Prompt: In the listing below, write out exactly each line from the first through the one containing "gegen mein Gefühl.".
[Data listing — start]
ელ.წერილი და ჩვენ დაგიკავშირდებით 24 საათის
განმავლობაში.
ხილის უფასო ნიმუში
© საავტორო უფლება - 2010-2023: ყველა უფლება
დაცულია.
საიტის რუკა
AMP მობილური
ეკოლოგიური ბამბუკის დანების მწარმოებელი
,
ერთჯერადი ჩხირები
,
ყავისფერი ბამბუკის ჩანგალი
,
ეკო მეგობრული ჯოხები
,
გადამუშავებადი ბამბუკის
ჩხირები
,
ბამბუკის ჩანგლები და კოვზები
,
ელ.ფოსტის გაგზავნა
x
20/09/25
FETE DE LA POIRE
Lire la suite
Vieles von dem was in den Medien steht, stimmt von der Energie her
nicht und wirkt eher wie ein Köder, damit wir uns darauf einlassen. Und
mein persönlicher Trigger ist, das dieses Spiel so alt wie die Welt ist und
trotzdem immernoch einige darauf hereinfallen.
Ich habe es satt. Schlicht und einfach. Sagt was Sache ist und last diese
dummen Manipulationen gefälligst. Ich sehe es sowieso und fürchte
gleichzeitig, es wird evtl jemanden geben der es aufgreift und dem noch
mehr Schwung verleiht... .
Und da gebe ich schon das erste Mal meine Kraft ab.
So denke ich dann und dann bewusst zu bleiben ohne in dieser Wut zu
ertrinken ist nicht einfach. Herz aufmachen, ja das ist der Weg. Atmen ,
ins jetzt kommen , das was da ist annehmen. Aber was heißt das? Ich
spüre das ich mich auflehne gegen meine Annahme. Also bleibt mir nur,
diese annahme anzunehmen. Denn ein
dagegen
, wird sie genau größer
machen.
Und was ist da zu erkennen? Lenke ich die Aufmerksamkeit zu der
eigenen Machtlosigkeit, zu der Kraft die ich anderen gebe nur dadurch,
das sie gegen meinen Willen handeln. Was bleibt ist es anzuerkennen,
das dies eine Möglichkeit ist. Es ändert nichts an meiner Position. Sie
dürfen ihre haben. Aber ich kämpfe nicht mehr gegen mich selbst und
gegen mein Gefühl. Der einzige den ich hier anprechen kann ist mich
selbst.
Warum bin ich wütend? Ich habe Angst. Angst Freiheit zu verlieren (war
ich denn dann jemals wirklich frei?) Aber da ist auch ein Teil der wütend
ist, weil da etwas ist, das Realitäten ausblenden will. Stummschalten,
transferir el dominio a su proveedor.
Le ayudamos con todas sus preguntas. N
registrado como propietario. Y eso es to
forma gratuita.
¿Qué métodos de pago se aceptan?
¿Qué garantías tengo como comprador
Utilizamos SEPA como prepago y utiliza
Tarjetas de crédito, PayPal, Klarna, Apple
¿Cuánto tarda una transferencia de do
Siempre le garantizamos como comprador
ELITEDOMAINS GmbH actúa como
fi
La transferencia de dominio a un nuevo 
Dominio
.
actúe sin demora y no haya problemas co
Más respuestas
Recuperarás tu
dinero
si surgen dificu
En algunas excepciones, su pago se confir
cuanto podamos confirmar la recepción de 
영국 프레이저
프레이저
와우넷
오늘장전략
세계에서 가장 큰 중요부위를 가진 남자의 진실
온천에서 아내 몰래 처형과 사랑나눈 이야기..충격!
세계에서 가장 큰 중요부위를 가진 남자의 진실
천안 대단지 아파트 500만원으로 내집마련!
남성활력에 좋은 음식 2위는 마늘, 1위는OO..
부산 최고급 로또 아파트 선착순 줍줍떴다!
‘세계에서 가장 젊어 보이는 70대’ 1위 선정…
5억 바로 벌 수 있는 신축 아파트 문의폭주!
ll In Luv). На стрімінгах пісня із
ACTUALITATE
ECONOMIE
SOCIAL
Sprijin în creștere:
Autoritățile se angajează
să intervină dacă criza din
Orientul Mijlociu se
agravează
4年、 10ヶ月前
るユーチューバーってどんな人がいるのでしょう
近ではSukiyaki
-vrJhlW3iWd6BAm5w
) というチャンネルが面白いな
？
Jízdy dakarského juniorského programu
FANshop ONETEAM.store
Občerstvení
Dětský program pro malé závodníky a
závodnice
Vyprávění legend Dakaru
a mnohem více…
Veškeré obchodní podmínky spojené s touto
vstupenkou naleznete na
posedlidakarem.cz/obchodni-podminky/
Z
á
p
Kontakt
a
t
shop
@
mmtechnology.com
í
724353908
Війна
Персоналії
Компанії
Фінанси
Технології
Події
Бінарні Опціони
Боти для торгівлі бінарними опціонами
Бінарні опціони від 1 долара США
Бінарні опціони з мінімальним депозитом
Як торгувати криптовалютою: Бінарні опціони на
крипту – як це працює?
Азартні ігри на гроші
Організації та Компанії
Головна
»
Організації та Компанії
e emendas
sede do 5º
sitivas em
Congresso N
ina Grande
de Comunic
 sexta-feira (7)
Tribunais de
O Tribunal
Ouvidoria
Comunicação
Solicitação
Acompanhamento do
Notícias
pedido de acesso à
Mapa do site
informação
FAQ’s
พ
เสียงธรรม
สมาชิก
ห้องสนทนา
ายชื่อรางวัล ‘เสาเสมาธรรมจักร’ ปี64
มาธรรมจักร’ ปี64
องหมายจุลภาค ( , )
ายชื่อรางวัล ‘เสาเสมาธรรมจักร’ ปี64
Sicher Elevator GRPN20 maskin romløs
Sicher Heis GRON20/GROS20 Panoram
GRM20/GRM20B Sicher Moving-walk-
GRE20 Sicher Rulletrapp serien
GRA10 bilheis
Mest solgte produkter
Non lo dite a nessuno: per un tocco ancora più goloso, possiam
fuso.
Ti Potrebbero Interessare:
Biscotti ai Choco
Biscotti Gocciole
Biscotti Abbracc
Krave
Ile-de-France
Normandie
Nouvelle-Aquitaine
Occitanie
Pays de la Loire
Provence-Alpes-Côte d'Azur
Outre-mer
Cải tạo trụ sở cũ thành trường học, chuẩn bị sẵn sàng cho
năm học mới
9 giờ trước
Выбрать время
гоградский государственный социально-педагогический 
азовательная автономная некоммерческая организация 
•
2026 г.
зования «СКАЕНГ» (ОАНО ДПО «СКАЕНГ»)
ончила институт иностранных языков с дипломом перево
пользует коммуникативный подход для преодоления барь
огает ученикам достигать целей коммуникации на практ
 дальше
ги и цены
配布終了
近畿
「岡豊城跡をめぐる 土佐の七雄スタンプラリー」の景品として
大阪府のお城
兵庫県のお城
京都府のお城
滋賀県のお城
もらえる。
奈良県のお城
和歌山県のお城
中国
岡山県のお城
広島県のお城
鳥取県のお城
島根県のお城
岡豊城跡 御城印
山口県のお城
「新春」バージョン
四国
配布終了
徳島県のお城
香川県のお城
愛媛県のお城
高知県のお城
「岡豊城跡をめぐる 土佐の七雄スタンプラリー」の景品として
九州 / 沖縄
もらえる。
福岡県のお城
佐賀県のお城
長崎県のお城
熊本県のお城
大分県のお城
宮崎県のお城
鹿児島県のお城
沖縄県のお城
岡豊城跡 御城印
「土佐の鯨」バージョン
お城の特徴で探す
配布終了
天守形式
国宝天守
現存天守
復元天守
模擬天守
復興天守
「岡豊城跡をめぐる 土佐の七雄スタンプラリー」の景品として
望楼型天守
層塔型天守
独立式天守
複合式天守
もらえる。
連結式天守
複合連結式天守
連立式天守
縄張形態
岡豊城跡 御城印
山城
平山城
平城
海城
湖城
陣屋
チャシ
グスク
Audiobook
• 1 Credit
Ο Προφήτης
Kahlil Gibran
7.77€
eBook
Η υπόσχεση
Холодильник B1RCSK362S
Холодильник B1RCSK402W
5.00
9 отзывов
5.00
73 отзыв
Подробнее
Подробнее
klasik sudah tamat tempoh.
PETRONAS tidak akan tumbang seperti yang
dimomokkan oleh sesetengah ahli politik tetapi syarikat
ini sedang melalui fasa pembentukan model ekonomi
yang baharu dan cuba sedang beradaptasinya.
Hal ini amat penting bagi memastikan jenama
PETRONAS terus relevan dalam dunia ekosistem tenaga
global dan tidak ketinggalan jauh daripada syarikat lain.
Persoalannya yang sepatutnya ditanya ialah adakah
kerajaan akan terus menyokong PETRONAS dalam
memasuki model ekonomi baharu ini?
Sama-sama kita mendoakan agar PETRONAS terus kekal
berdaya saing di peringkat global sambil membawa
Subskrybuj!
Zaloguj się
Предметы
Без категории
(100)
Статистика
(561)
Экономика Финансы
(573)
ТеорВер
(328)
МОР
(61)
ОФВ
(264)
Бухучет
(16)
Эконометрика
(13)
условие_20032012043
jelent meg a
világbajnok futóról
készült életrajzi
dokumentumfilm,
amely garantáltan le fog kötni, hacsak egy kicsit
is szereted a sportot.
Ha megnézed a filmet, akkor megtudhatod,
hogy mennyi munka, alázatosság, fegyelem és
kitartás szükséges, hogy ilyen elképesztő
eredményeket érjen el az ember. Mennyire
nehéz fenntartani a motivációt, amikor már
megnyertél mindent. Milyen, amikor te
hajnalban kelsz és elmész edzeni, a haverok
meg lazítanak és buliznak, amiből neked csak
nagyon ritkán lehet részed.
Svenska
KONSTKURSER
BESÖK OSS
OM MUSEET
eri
[Data listing — finish]
Answer to the problem:
ელ.წერილი და ჩვენ დაგიკავშირდებით 24 საათის
განმავლობაში.
ხილის უფასო ნიმუში
© საავტორო უფლება - 2010-2023: ყველა უფლება
დაცულია.
საიტის რუკა
AMP მობილური
ეკოლოგიური ბამბუკის დანების მწარმოებელი
,
ერთჯერადი ჩხირები
,
ყავისფერი ბამბუკის ჩანგალი
,
ეკო მეგობრული ჯოხები
,
გადამუშავებადი ბამბუკის
ჩხირები
,
ბამბუკის ჩანგლები და კოვზები
,
ელ.ფოსტის გაგზავნა
x
20/09/25
FETE DE LA POIRE
Lire la suite
Vieles von dem was in den Medien steht, stimmt von der Energie her
nicht und wirkt eher wie ein Köder, damit wir uns darauf einlassen. Und
mein persönlicher Trigger ist, das dieses Spiel so alt wie die Welt ist und
trotzdem immernoch einige darauf hereinfallen.
Ich habe es satt. Schlicht und einfach. Sagt was Sache ist und last diese
dummen Manipulationen gefälligst. Ich sehe es sowieso und fürchte
gleichzeitig, es wird evtl jemanden geben der es aufgreift und dem noch
mehr Schwung verleiht... .
Und da gebe ich schon das erste Mal meine Kraft ab.
So denke ich dann und dann bewusst zu bleiben ohne in dieser Wut zu
ertrinken ist nicht einfach. Herz aufmachen, ja das ist der Weg. Atmen ,
ins jetzt kommen , das was da ist annehmen. Aber was heißt das? Ich
spüre das ich mich auflehne gegen meine Annahme. Also bleibt mir nur,
diese annahme anzunehmen. Denn ein
dagegen
, wird sie genau größer
machen.
Und was ist da zu erkennen? Lenke ich die Aufmerksamkeit zu der
eigenen Machtlosigkeit, zu der Kraft die ich anderen gebe nur dadurch,
das sie gegen meinen Willen handeln. Was bleibt ist es anzuerkennen,
das dies eine Möglichkeit ist. Es ändert nichts an meiner Position. Sie
dürfen ihre haben. Aber ich kämpfe nicht mehr gegen mich selbst und
gegen mein Gefühl. Der einzige den ich hier anprechen kann ist mich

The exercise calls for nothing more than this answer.